Given passage

Development of AuNP-based biosensor as an alternative rapid and sensitive method for detection of Listeria monocytogenes

Abstract

Rapid, accurate, and field-deployable detection methods are essential to prevent outbreaks caused by Listeria monocytogenes (L. monocytogenes), a major foodborne pathogen associated with high morbidity and mortality rates. Conventional detection approaches, including PCR, VITEK-2, and MALDI-TOF/MS, although highly sensitive and specific, typically require 12–24 hours to yield results and depend on sophisticated instrumentation and trained personnel, thereby limiting their on-site applicability. In the present study, we developed a novel colorimetric biosensing platform based on oligonucleotide-functionalized gold nanoparticles (AuNPs) for the rapid, sensitive, and equipment-free detection of L. monocytogenes. A total of 200 dairy product samples were analyzed using selective culture media, biochemical assays, automated identification systems, molecular techniques, and the proposed AuNP–oligonucleotide probe biosensor. Of the nine presumptive L. monocytogenes isolates, six (66.7%) were confirmed by VITEK-2, MALDI-TOF, PCR, and AuNP-based biosensing. The developed AuNP biosensor demonstrated exceptional analytical performance, achieving a detection limit of 10 pg/µL and 100% specificity in discriminating L. monocytogenes from non-target bacterial species. The localized surface plasmon resonance (LSPR) response of the AuNPs exhibited a characteristic absorption peak within the 520–530 nm range, confirming successful target hybridization. This innovative AuNP-based optical biosensing system provides a rapid, accurate, and cost-effective alternative for L. monocytogenes detection, bridging the gap between conventional molecular diagnostics and field-based applications. The platform shows significant potential for integration into food safety surveillance programs and clinical diagnostic workflows.

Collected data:
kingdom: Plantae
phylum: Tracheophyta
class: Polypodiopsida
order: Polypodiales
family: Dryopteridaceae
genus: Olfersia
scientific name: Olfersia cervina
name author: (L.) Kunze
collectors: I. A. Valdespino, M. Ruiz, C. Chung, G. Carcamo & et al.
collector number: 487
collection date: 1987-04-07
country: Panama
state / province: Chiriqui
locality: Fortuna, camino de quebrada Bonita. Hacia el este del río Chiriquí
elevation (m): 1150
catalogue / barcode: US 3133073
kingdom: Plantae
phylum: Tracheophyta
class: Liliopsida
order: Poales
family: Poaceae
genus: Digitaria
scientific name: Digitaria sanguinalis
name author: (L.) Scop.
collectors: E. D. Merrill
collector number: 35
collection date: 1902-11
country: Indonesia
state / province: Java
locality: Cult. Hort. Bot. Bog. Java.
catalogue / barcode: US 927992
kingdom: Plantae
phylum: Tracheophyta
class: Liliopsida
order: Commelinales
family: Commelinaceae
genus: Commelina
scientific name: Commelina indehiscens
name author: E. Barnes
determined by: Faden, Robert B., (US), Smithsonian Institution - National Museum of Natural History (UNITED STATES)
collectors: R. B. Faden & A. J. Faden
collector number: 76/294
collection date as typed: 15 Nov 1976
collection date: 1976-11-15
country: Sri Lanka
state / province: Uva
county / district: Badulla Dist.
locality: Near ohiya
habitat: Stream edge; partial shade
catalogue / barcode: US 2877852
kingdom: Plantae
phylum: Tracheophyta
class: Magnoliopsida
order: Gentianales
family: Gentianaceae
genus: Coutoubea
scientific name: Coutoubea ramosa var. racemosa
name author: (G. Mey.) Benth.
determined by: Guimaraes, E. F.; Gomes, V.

Exercise requirements
Answer these questions using the abstract:
1. How many dairy product samples were analyzed?
2. What detection limit did the AuNP biosensor achieve?
3. Within what wavelength range did the characteristic absorption peak of the AuNPs fall?
The rows are separate material, unrelated to the abstract.

Answer for this exercise
1. 200
2. 10 pg/µL
3. 520–530 nm